The article “Long Covid in Persons with Self-Reported Arthritis – Symptoms, Associated Factors and Functional Limitations” by Debbie Ehrmann Feldman and Barbara Mazer explores the impact of long Covid on individuals with arthritis. Presented at ACR Convergence 2023, the study focused on the persistence of Covid-19 symptoms beyond 12 weeks in individuals with a history of arthritis and how these symptoms affect their daily lives and functional abilities.

The study surveyed 2764 people who had confirmed Covid-19, out of which 171 reported a history of arthritis. Using detailed questionnaires, the researchers analyzed the prevalence of long Covid symptoms and the associated factors. The findings revealed that 53.5% of the participants with arthritis continued to experience symptoms such as fatigue, myalgia (muscle pain), weakness, breathlessness, low mood, anxiety, and sleep disturbances.

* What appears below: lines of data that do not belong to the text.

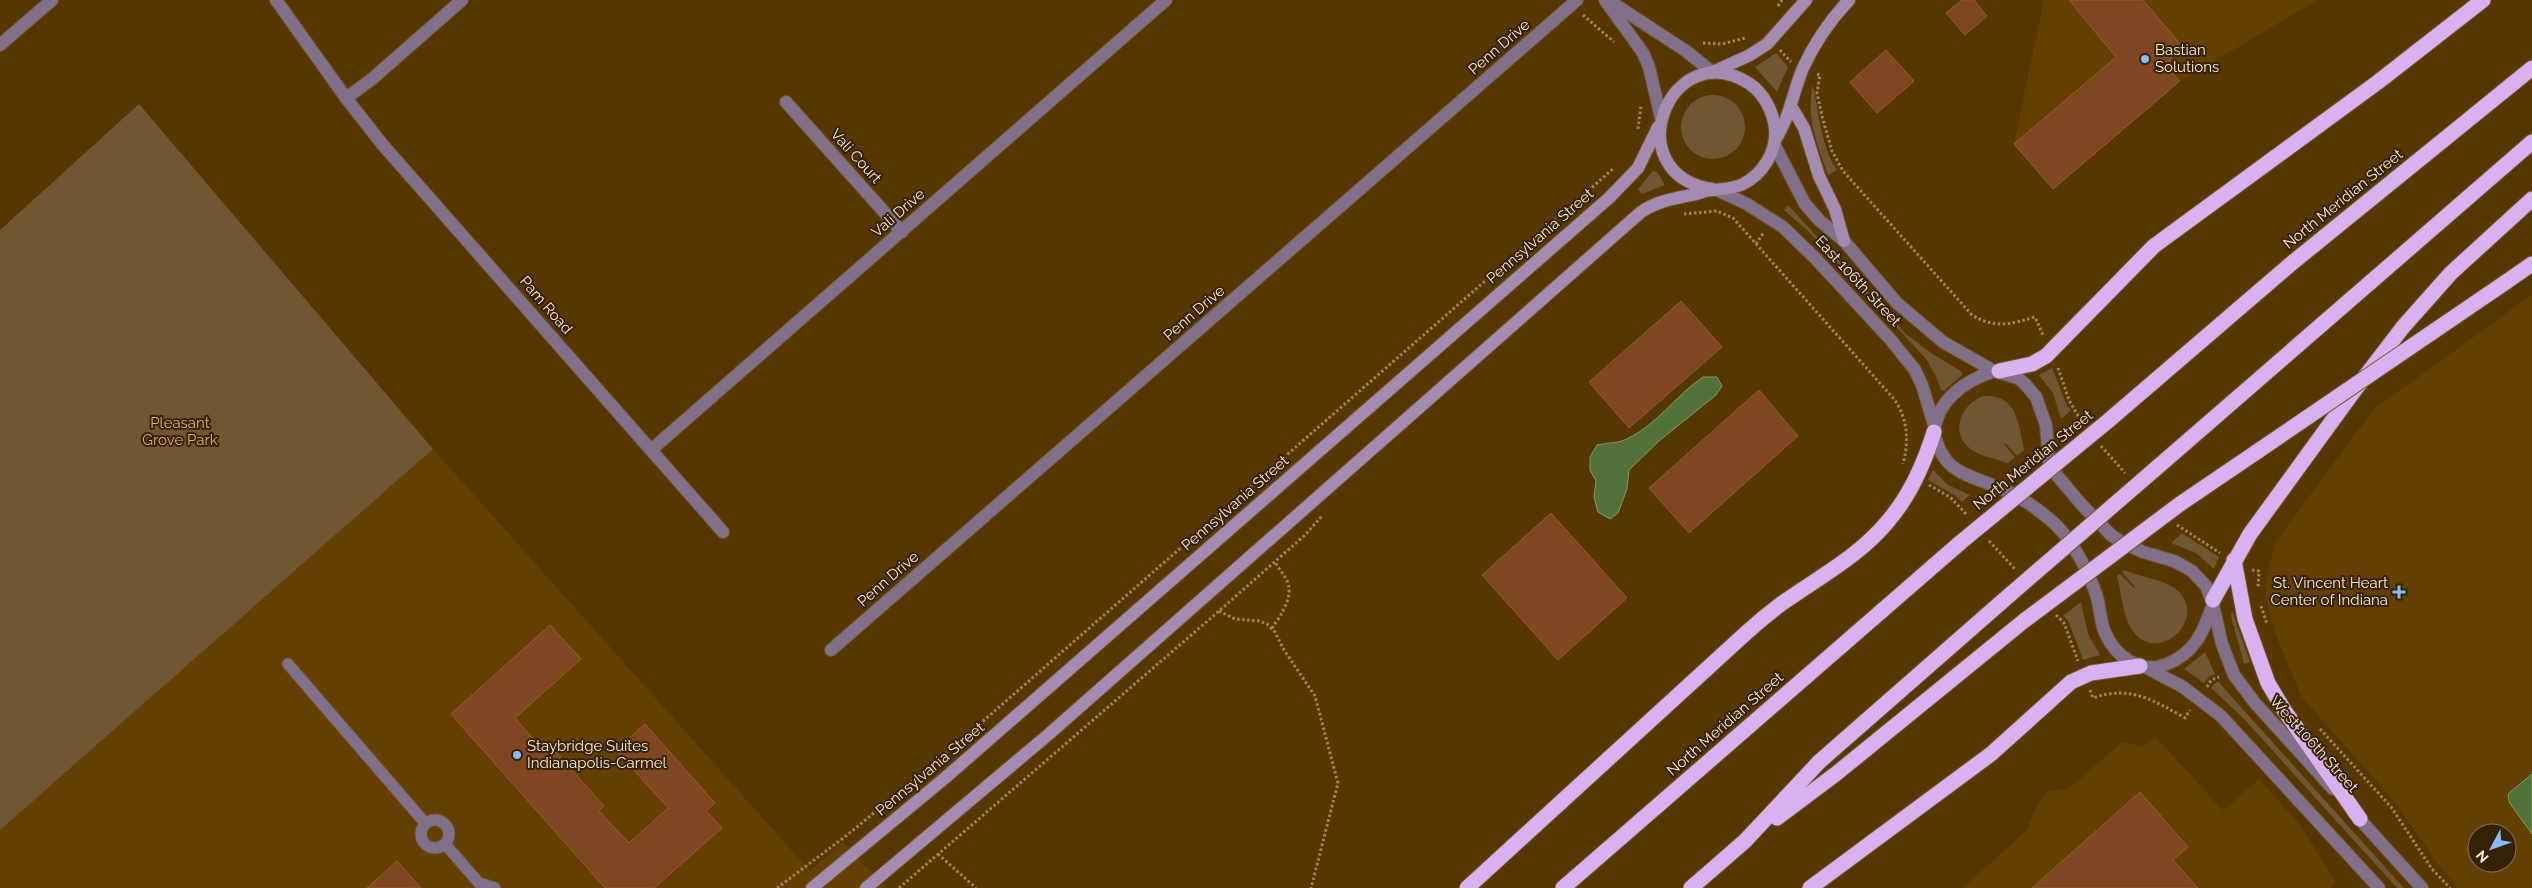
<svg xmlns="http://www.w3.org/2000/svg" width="2532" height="888" viewBox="0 0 2532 888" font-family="Raleway,sans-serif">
  <rect width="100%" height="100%" fill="#573700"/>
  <g fill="#644000" fill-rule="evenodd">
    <path d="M2044 0H2317L2180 81 2053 189 2014 144Z"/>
    <path d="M2532 295V888H2458L2434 859 2395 802 2301 696 2275 632 2267 601 2265 583 2275 543 2374 409ZM2477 833H2507V863H2477Z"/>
    <path d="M433 449 810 871 843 842 886 888H0V830Z"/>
    <path d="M2155 736 2223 811 2259 779 2300 825 2335 881 2331 888H1963L2028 829 2035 808 2047 792 2070 788 2122 742 2143 747Z"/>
  </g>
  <g fill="#705633">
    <path d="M1776 53 1788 67 1777 92 1755 67Z"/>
    <path d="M1813 85C1819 113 1820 144 1837 170L1828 175C1818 146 1805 116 1813 85Z"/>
    <circle cx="1713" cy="127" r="32"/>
    <path d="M139 104 433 449 0 830V230Z"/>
    <path d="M1653 171 1657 172 1665 185 1642 194 1638 189Z"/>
    <path d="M1788 205 1905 333 1928 351 1962 372V375L1944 391 1941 390 1936 376 1926 359 1808 231 1784 210Z"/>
    <path d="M2052 368 2067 406 2071 410 2061 419 2053 393 2039 375Z"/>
    <path d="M1984 396C2017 394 2019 424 2024 450L2017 456 2005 443 2004 444 2015 457 2008 463C1997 459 1982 457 1972 450 1948 434 1961 403 1984 396Z"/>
    <path d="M1933 470 1948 485 1970 495 1962 502 1956 496 1928 480Z"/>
    <path d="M2182 533 2219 557 2214 569 2196 553 2171 543Z"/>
    <path d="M2125 570C2141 578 2166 579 2178 591 2208 621 2157 665 2133 631 2122 617 2122 593 2117 576L2120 574 2134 588 2135 587 2122 572Z"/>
    <path d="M2081 602 2088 634 2100 655 2083 660 2069 622 2063 616Z"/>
    <path d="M2232 611 2250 662 2244 664 2231 616Z"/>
    <path d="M2205 652 2215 674 2209 677 2204 683 2184 669Z"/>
    <path d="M2218 681 2230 695 2404 888H2397L2244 719 2211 688Z"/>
  </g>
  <g fill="#517239" stroke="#859667">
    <path d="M1703 377H1717L1722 386 1716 395 1659 441 1629 470 1627 489 1618 513 1610 519 1598 512 1594 497 1596 481 1590 470V457L1597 445C1606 443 1619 443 1627 439 1658 424 1676 395 1703 377Z"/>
    <path d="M2532 774V834L2509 802 2508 794Z"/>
  </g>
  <g fill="#7f4721" stroke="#985a31">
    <path d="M1962 0H1974L1987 16 1965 35 1946 13Z"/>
    <path d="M2069 0H2143L2181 45 2173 53 2170 60V71L2180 81 2053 189 2014 144 2116 57Z"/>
    <path d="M1886 50 1914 81 1877 113 1850 82Z"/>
    <path d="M1681 301 1722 347 1629 428 1589 382Z"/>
    <path d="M1759 390 1798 436 1689 533 1649 488Z"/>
    <path d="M1551 513 1627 598 1558 660 1482 575Z"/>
    <path d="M550 625 581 659 515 718 550 758 556 752 604 806 599 811 629 843 668 808 616 750 645 724 715 803 706 811 722 828 654 888H605L451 714Z"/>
    <path d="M2140 792 2188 847 2173 860 2198 888H2032Z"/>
    <path d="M397 861 421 888H367Z"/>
  </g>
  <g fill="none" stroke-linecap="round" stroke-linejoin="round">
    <g stroke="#725422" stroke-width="13">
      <g id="service">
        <path d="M288 664 425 823"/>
        <circle cx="435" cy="834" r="14"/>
        <path d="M445 844 479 883 495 888"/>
      </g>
    </g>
    <g stroke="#725422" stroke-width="14">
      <g id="minor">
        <path d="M276 0 346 98 382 144 723 532"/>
        <path d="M0 45 52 0"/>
        <path d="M346 98 372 79 462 0"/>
        <path d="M786 102 902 232"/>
        <path d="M651 450 1166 0"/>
        <path d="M831 650 1577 0"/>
      </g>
    </g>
    <g stroke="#725422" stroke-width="14">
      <g id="tertiary">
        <path d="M1605 0 1643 53 1649 67 1661 118"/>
        <path d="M1608 0 1686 51 1712 72"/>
        <path d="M1774 144 1805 204 1820 221 1844 241 1897 303 1943 342 1994 371"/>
        <path d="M1717 190 1747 204 1783 227 1815 258 1890 339 1915 370 1922 385 1935 428"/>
        <path d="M1994 371 2018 378 2025 384 2036 397 2046 425 2049 462 2055 473 2081 504 2111 535 2120 541 2143 552 2174 561 2192 571 2206 586 2213 604C2204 631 2195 653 2167 664 2140 675 2114 656 2104 630 2100 619 2100 606 2096 594 2088 570 2073 542 2056 525 2041 511 2021 497 2002 489 1969 474 1943 475 1934 432 1938 398 1965 381 1994 371Z"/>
        <path d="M2213 605 2222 644 2234 675 2255 703 2333 789"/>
        <path d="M2147 668 2183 687 2221 716 2379 888"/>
        <path d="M2353 812 2422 888"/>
      </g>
    </g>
    <g stroke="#725422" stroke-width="14">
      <g id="secondary">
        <path d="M1715 71 1750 55 1767 44 1806 0"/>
        <path d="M1791 106 1804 128 1819 176 1835 209 1844 241"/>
        <path d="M1775 140C1790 117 1793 92 1803 68 1814 44 1831 19 1849 0"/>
        <path d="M812 888 945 778 1609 198 1638 168 1658 127"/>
        <path d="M866 888 1049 734 1641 212C1657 201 1673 199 1691 195 1698 194 1706 190 1713 190 1723 189 1733 189 1743 184 1763 174 1777 151 1775 129 1773 111 1764 94 1750 84 1671 32 1614 173 1712 189"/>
      </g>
    </g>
    <g stroke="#725422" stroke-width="17">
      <g id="motorway">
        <path d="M2506 282 2532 264"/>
        <path d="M1999 371 2032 364 2046 356 2154 246 2378 82 2483 0"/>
        <path d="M2108 421 2292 263 2532 68"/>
        <path d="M2153 471 2532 142"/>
        <path d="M2180 504 2258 451"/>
        <path d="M2234 560 2245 619 2268 683 2284 710 2360 819"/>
        <path d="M2213 600 2250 534 2351 395 2403 327 2451 273 2532 199"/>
        <path d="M1777 818 1837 773 2025 620"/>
        <path d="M1467 888 1746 633C1757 623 1769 613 1781 604 1819 577 1860 556 1889 520 1911 494 1924 464 1934 432"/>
        <path d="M1563 888 1961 542"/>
        <path d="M1691 888 1745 841 1819 762 2005 599"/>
        <path d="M1810 888 1991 754 2071 682 2091 673 2140 666"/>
      </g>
    </g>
    <g stroke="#9f845a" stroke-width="3" stroke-dasharray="2.5 2.5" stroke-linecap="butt">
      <path d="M1778 6 1782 0"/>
      <path d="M1583 15 1614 42"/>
      <path d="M1703 43 1722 44 1745 38"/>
      <path d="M1780 50 1791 62"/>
      <path d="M1817 74 1820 75 1817 93 1822 116 1832 151 1843 171 1972 315C1994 329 2012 324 2035 317L2043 335"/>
      <path d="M1638 129 1641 106"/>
      <path d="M1684 214 1717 211 1733 218 1894 399C1908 419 1909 441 1903 464"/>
      <path d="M1756 244 1764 232"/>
      <path d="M2058 368 2069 400 2081 421"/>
      <path d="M2101 446 2125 473"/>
      <path d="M1929 485 1950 497 1967 515"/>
      <path d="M2177 525 2220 553"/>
      <path d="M1989 541 2015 569"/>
      <path d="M2252 570 2259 571 2258 588"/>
      <path d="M2261 606 2267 624"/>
      <path d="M1219 611 1235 619 1259 621 1267 624 1275 632 1284 650 1315 696 1338 783 1311 888"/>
      <path d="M2056 615 2064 623 2078 661"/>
      <path d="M1272 628C1280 617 1293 598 1288 583 1285 576 1279 569 1275 562"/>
      <path d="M2207 687 2211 680 2219 677"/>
      <path d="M2090 690 2093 698C2130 685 2153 700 2185 718L2190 710"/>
      <path d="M2320 729 2391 807 2432 869 2450 888"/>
      <path d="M938 854 976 888"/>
      <path d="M777 888 846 836 957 744 1614 168"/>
      <path d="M899 888 1219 611 1304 536 1323 515"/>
    </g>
    <use href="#service" stroke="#807089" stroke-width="11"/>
    <use href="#minor" stroke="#807089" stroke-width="12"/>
    <use href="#tertiary" stroke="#807089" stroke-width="12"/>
    <use href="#secondary" stroke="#a48bb2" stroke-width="12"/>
    <use href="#motorway" stroke="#d8b2ee" stroke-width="15"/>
    <g stroke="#725422" stroke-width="17" stroke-linecap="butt">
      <g id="motorway-bridge">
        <path d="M2258 451 2506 282"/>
        <path d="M1961 542 2108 421"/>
        <path d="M2005 599 2153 471"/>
        <path d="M2025 620 2180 504"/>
      </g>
    </g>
    <use href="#motorway-bridge" stroke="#d8b2ee" stroke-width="15"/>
  </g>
  <g fill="#85bbfb" stroke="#342106" stroke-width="2">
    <circle cx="2145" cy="59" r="5"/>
    <path d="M2396.5 584.5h5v5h5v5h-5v5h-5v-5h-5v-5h5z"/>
    <circle cx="517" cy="755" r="5"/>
  </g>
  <g text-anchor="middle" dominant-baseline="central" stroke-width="4" stroke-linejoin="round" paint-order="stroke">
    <g font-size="15" fill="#ffead2" stroke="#342106">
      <text transform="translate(1499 47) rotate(-41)">Penn Drive</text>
      <text transform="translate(856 156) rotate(48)">Vali Court</text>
      <text transform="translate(2343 199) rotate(-39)">North Meridian Street</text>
      <text transform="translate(898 213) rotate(-41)">Vali Drive</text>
      <text transform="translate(1540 236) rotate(-41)">Pennsylvania Street</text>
      <text transform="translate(1858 281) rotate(47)">East 106th Street</text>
      <text transform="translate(546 305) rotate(49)">Pam Road</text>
      <text transform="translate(1194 313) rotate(-41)">Penn Drive</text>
      <text transform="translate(2033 460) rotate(-39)">North Meridian Street</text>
      <text transform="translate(1235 503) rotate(-41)">Pennsylvania Street</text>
      <text transform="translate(888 579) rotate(-41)">Penn Drive</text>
      <text transform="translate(1725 724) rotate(-41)">North Meridian Street</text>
      <text transform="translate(2314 744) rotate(48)">West 106th Street</text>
      <text transform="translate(930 769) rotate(-40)">Pennsylvania Street</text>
    </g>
    <g font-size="15" fill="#ffead2" stroke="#342106" text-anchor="start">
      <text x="2155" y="50">Bastian<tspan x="2155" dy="17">Solutions</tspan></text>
      <text x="2388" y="583" text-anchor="end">St. Vincent Heart<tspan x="2388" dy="17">Center of Indiana</tspan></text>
      <text x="527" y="746">Staybridge Suites<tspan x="527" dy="17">Indianapolis-Carmel</tspan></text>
    </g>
    <g font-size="15" fill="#edb15f" stroke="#342106">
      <text x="180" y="423">Pleasant<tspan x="180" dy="17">Grove Park</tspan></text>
    </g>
  </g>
  <g transform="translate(2492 848) rotate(229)"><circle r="24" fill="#342106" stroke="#857158"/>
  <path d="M0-4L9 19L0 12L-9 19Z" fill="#85bbfb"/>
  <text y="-8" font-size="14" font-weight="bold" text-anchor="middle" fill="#ffead2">N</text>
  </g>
</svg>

Several factors were linked to an increased risk of long Covid, including being female, having been hospitalized for Covid-19, and having other chronic diseases. The study highlighted a significant decline in functional status among those with long Covid, with notable deteriorations in global health, mobility, personal care, daily activities, and employment. For instance, the number of participants facing major problems with daily activities increased from 9.3% before Covid to 52.5% after developing long Covid. Fatigue and pain also saw marked increases in severity.

The conclusion drawn from the study is that individuals with arthritis who develop long Covid face substantial challenges in their functional and daily activities. The authors stress the need for effective interventions to improve the functional status of this vulnerable group.